The mid-Atlantic city of some 615,000 inhabitants ended 2017 with 343 killings, bringing the annual homicide rate to its highest ever: roughly 56 killings per 100,000 people. In contrast, New York City had 290 homicides last year, its fewest on record in the modern era for the city of 8.5 million people.

The feverish rate of killings has largely cooled so far this year. Pugh has credited De Sousa’s strategies and on Tuesday said “a broad-based, grassroots approach — underpinned by the utilization of new crime-fighting technology — is working and will continue to be effective.”

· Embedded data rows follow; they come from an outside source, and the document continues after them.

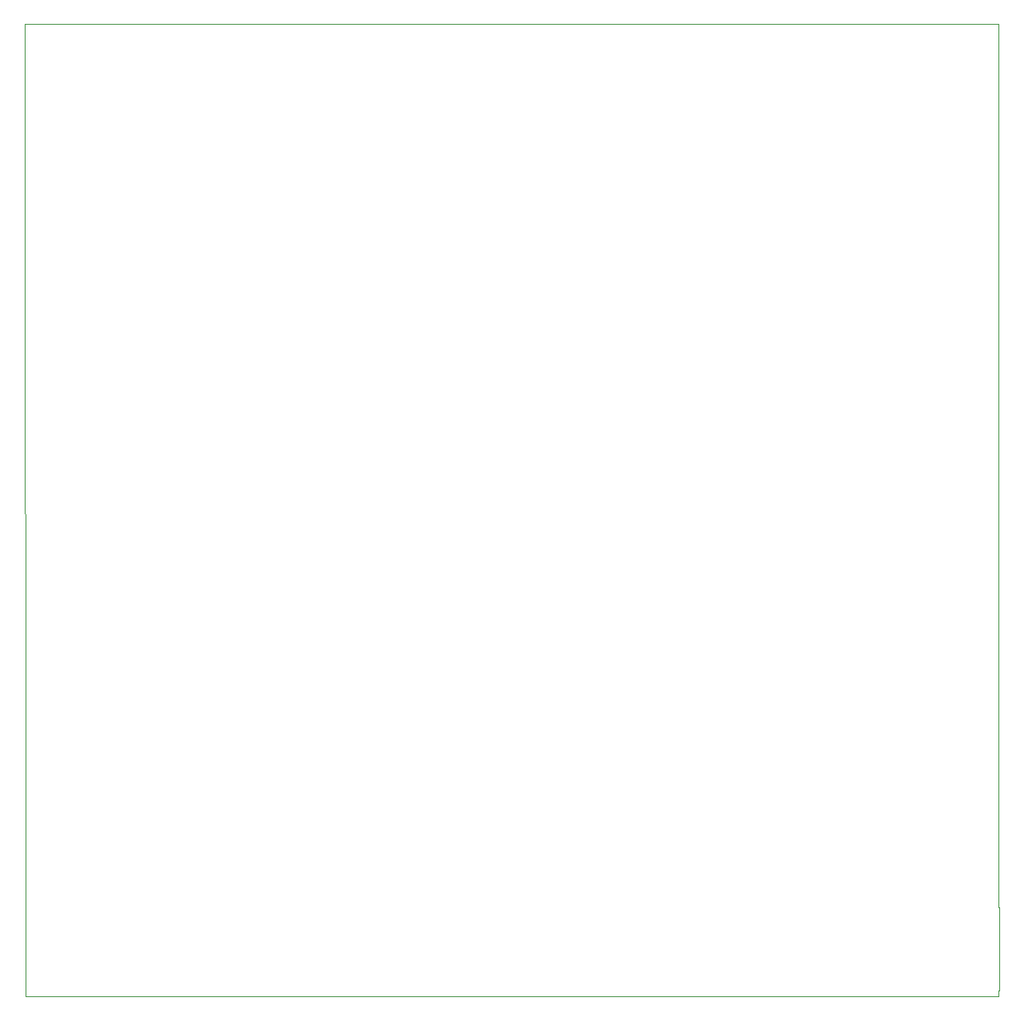
<source format=gbr>
%TF.GenerationSoftware,KiCad,Pcbnew,(6.0.9)*%
%TF.CreationDate,2022-12-04T18:18:59+03:00*%
%TF.ProjectId,communicator_27mhz,636f6d6d-756e-4696-9361-746f725f3237,beta 2.3*%
%TF.SameCoordinates,Original*%
%TF.FileFunction,Profile,NP*%
%FSLAX46Y46*%
G04 Gerber Fmt 4.6, Leading zero omitted, Abs format (unit mm)*
G04 Created by KiCad (PCBNEW (6.0.9)) date 2022-12-04 18:18:59*
%MOMM*%
%LPD*%
G01*
G04 APERTURE LIST*
%TA.AperFunction,Profile*%
%ADD10C,0.050000*%
%TD*%
%TA.AperFunction,Profile*%
%ADD11C,0.100000*%
%TD*%
G04 APERTURE END LIST*
D10*
X129800000Y-185400000D02*
X129800000Y-186000000D01*
X29800000Y-86100000D02*
X129800000Y-86100000D01*
X129800000Y-86100000D02*
X129800000Y-176800000D01*
X129850000Y-185400000D02*
X129800000Y-185400000D01*
X129800000Y-176800000D02*
X129850000Y-176800000D01*
X29900000Y-186000000D02*
X29800000Y-86100000D01*
X129800000Y-186000000D02*
X29900000Y-186000000D01*
D11*
%TO.C,J4*%
X129850000Y-185400000D02*
X129850000Y-176800000D01*
%TD*%
M02*

</source>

Still, violent crime remains high and Baltimore only recently finished its first year under a federal consent decree process that requires sweeping police reforms. And the jarring exploits of the wildly corrupt Gun Trace Task Force, which included officers reselling looted narcotics and sticking GPS trackers on the cars of robbery targets, has seriously eroded confidence in the city’s sworn protectors.

“In a police department that has had the worst kinds of challenges and scandals, this is the last thing that the people of Baltimore and its police officers need,” David Harris, who researches police behavior as a professor at the University of Pittsburgh School of Law, said about the commissioner’s federal charges prior to his resignation.